My formal education was quite diverse. I never went to school without working to foot the bill and in the course of time did about everything, it seems, except selling shoes. I was an usher at the Chicago Theatre (a vast, gaudy temple of entertainment then featuring elaborate stage shows as well as the latest movies), where I eventually became Chief of Service. I was an errand boy and a newspaper boy (selling papers on the corner of Wabash and Van Buren for a dollar a night, seven o’clock to midnight). I worked in a grocery store, a hardware store, a department store. I was a bus boy and a dishwasher. I sold men’s clothing, worked at the University of Chicago, and wrote squibs for a neighborhood newspaper. I went to Crane Junior College, to the old Lewis Institute, and attended graduate courses at the University of Chicago. And during all this, I took courses in every field that captured my imagination or provoked my curiosity: neurology, philosophy, psychology, literature, sociology, anthropology, languages (German, especially) ... everything.

One day, while I was still an undergraduate, a professor whose heart I had captured through my ability to recite from memory the Ode to the West Wind, took me aside and assured me that if I were to be a teacher of literature, which he suspected would be my goal in life, a faculty position in a college or university English department was not likely to come easily to a man named Brodsky. Frankly, it was his suggestion that Stuart Brodsky find another last name—at least if he wanted to become an English teacher. “What name?” I said. “Any other name that seems to fit,” he replied.

I took the suggestion up with my sisters. We thought Brent might do nicely. Then I asked my father for his opinion. He told me that no matter what I did with my name, I would still be his son and be loved no less. It was settled. At the age of nineteen, my name was legally changed to Brent.

Brent or Brodsky, I taught incipient teachers at the Chicago Teachers College. Then I lectured on Literary Ideas at the University of Chicago’s downtown division. The world took a nasty turn and I left teaching to enter the Armed Forces. I spent twenty-seven months in the army, becoming a Master Sergeant in charge of military correspondence under Colonel Jack Van Meter. When a commission was offered me, I asked for OCS training and got it. But toward graduation time, the prospect of signing up for two more years as a commissioned officer was too much and I rejected it. The war was over. I was on my way to the vagaries of civil life and to becoming a bookseller.

The Seven Stairs was born, grew, died. I found myself a widower, endeavoring to maintain my sanity and my household and fighting for commercial survival on Michigan Avenue.
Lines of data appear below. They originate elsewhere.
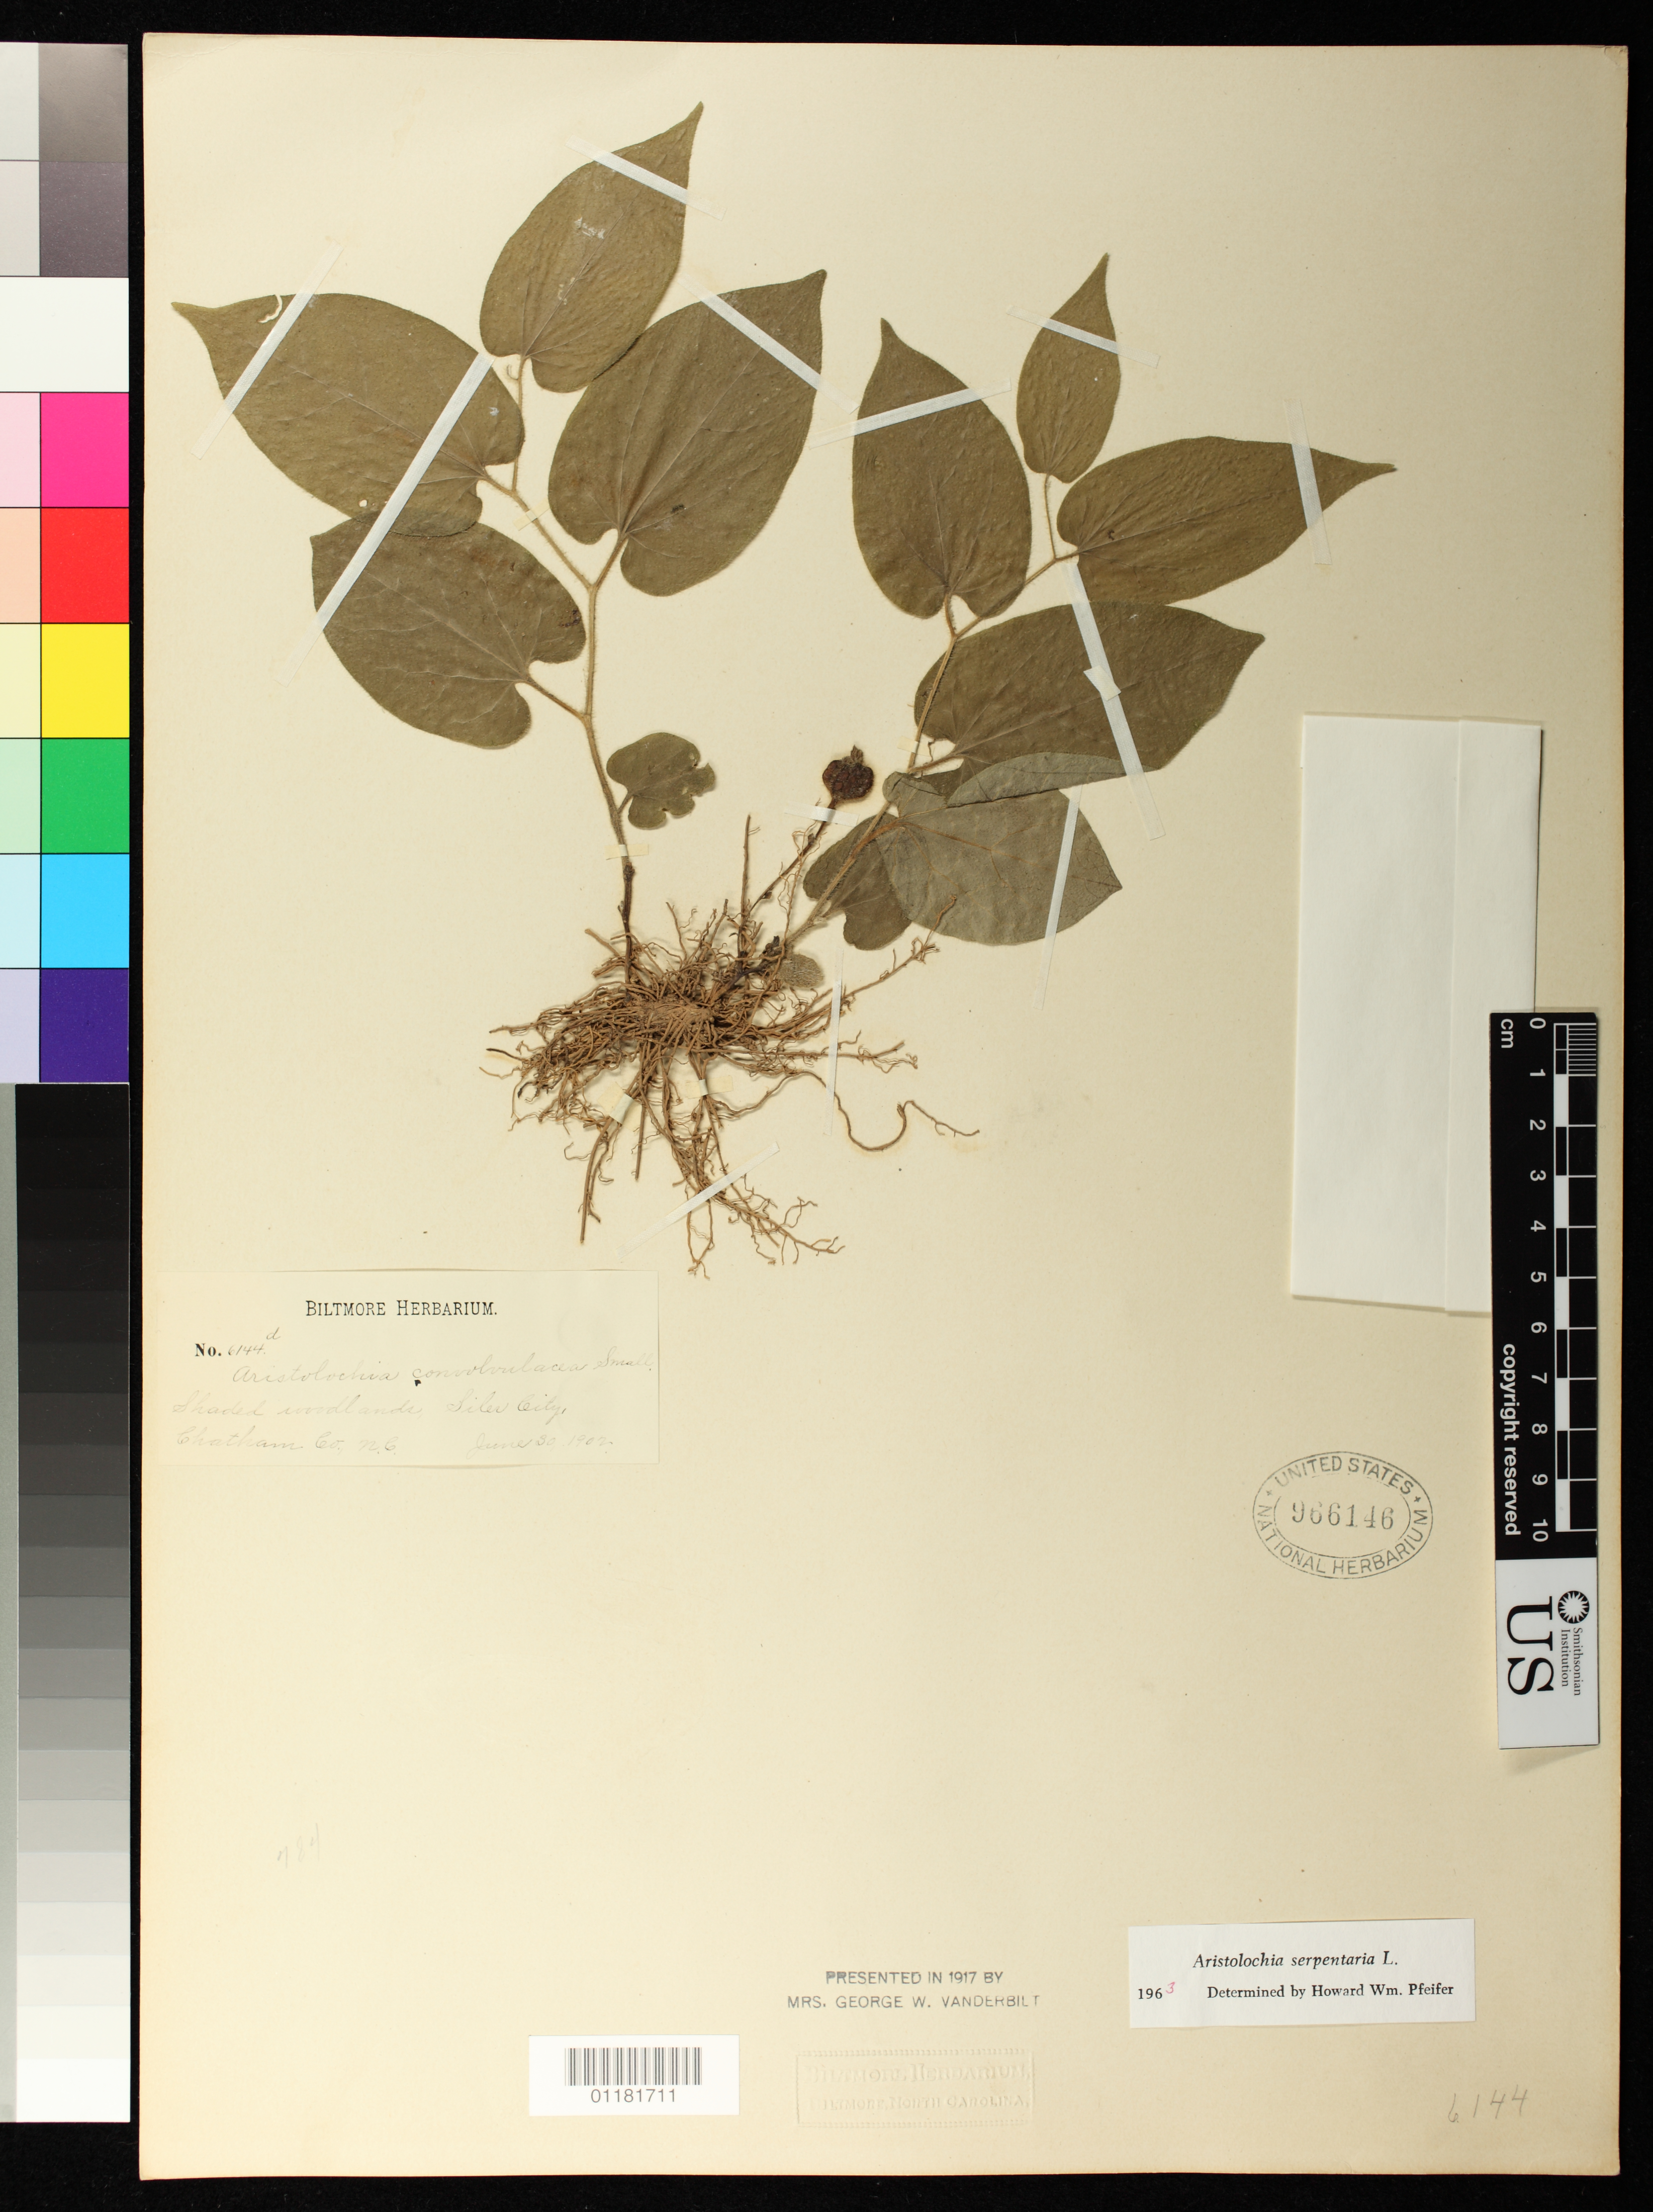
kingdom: Plantae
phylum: Tracheophyta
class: Magnoliopsida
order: Piperales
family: Aristolochiaceae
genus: Aristolochia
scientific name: Aristolochia serpentaria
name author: L.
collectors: ex herb. Biltmore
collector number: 6144d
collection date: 1902-06-30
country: United States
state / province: North Carolina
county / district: Chatham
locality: Shaded woodlands, Siler City, Chatham County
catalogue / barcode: US 966146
One day in 1956 a tall, pretty redhead named Daphne Hersey grew tired of her job in one of the dress shops on Michigan Avenue and came to work for me. She was a Junior League girl, but a lot else beside. Before I knew it, we had three Junior Leaguers working in the shop, and I was wondering whether the shop was going to be swept away in an aura of sophistication that was incomprehensible to me. But my respect for Daphne and her integrity remained limitless. And I had no notion of the improbable consequences in the offing.

Nothing is easier than saying hello. The day Hope walked in to chat with Daphne, the world seemed simple. She and Daphne had attended Westover together. They had grown up in the same milieu. Daphne introduced Hope to me. I was three years a widower, absorbed in my problems of family and business. Hope was a young girl struggling to stay really alive, teaching at North Shore Country Day School, living in the token independence of a Near North Side apartment shared with another girl. We chatted for a moment or two about books, and I sold her a copy of a more than respectable best-selling novel, By Love Possessed.

Summer was coming. I was intent upon taking my children up to Bark Point. I would spend a week or ten days with them, leave them there with the maid and return for two weeks in the city. Then back again to the Lake. This was my summer routine. But Daphne wanted a vacation, too, and we were short of help. While we were discussing this dilemma, in walked Hope. Daphne asked her what she was doing during her vacation from kindergarten teaching. Nothing. And would she like to work here for three weeks? Hope accepted. The next day I left for the Lake. When I returned, Daphne would leave, and by that time Hope would have learned her way around. Together with our other girl in the shop, we could hold the fort until Daphne came back. It was as simple as that.

When, in due time, I returned, Daphne left and Hope and I were thrown pretty much together. I loved working with her, and she seemed thrilled with the bookstore. It was a courtship almost unaware, then a falling in love with all our might. And the probability of a good outcome seemed almost negligible.

There is such a thing as “society.” It is not a clique or gilded salon of arts and letters such as a Lionel Blitzsten might assemble, but an ingrown family, far more tribal than what is left of Judaism. In point of fact, the old West Side no longer exists—its children, our family among them, are scattered to the winds. But the North Shore, beleaguered perhaps, is still an outpost of the fair families of early entrepreneurs, a progeny of much grace anchored to indescribable taboos.